Now, an entire tower of the exchange is devoted to just one asset: fossil fuels.

There’s no better classroom for a commodity economics lesson, and no better teacher than Greg Williamson, a former prop trader and BP’s chief investment officer. We’re in a 10th floor boardroom in the 40-story tower that BP took over when computers began to replace burly men jostling in the pits. Just down the hall from Williamson and me, traders phone and focus—no garish jackets in sight—but are still pursuing the same goal as a century ago: seeking big returns on volatile assets.

Williamson’s investing goals for the $8 billion defined benefit pension fund may have more in common with these traders’ than most of his asset owning peers’—or they did, up until a few years ago. Williamson was—and to a great extent still is—in an exclusive clutch of corporate CIOs who chose not to pursue liability-driven investing (LDI).

Up until the mid-2000s, the fund was roughly 80% equities at any given point. While this may seem stock-heavy—and it certainly is compared with traditional bond-based LDI portfolios—equities provided a robust hedge against commodity prices. “Commodity prices are typically negatively correlated with the rest of the economy,” Williamson explains, wearing a Chicago-perfect suit: doubled-breasted with pinstripes.

“When oil prices rise, everything else being equal, the rest of the economy weakens, stocks fall, and oil companies make a lot of money,” he says. “I’m always thinking about the company’s ability to continue funding its pension obligations, and equities are the most diversifying asset that the investment portfolio can hold relative to the source of the company’s cash flow. Returns aside, investing in the stock market means we’re already hedging.”

BP and similar corporations’ ability to offset occasional large investment portfolio losses means CIOs like Williamson can pursue riskier strategies with higher upside potential, thereby reducing the company’s need to make contributions overall—which is exactly what the CFO of such a firm is looking for.

■ **INPUT RECORDS**:
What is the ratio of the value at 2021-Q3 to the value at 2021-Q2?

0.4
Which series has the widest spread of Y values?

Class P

...

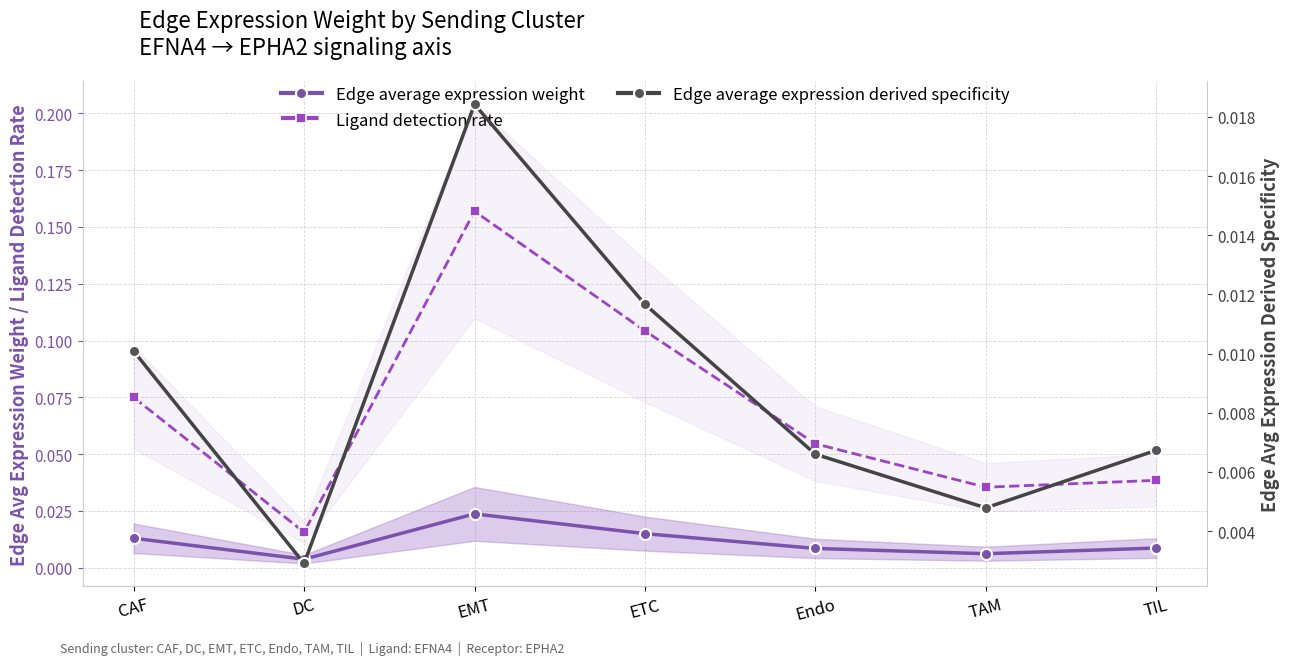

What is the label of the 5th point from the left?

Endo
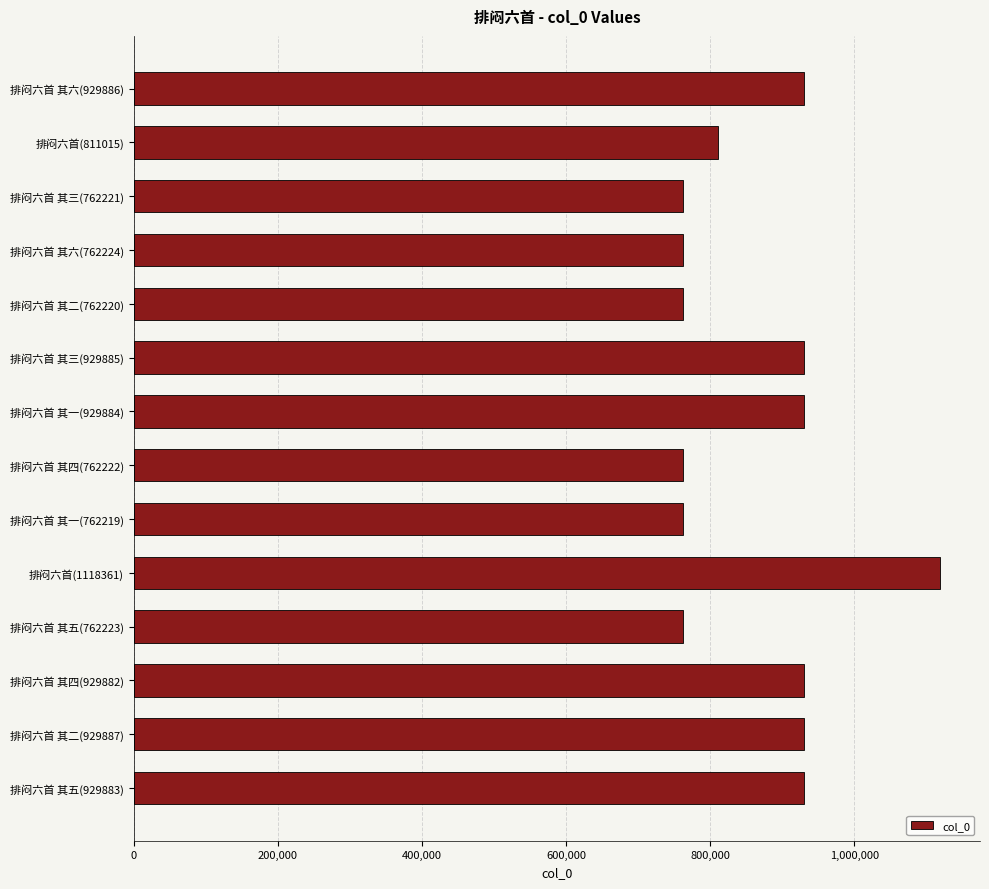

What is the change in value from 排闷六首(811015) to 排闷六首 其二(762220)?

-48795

■ **ACTIVITY LIST**:
1. According to the article on BP's pension fund, roughly what share of the fund was held in equities up until the mid-2000s?
2. Put the lines of the records, starting at the line containing "What is the ratio" and ending at the line containing "Which series has", into a Markdown table with the columns Row and Line. Number each row and omit blank lines.
The article and the records have no connection to each other.

■ **TASK-BY-TASK ANSWERS**:
1. Roughly 80%.

2.
| Row | Line |
|---|---|
| 1 | What is the ratio of the value at 2021-Q3 to the value at 2021-Q2? |
| 2 | 0.4 |
| 3 | Which series has the widest spread of Y values? |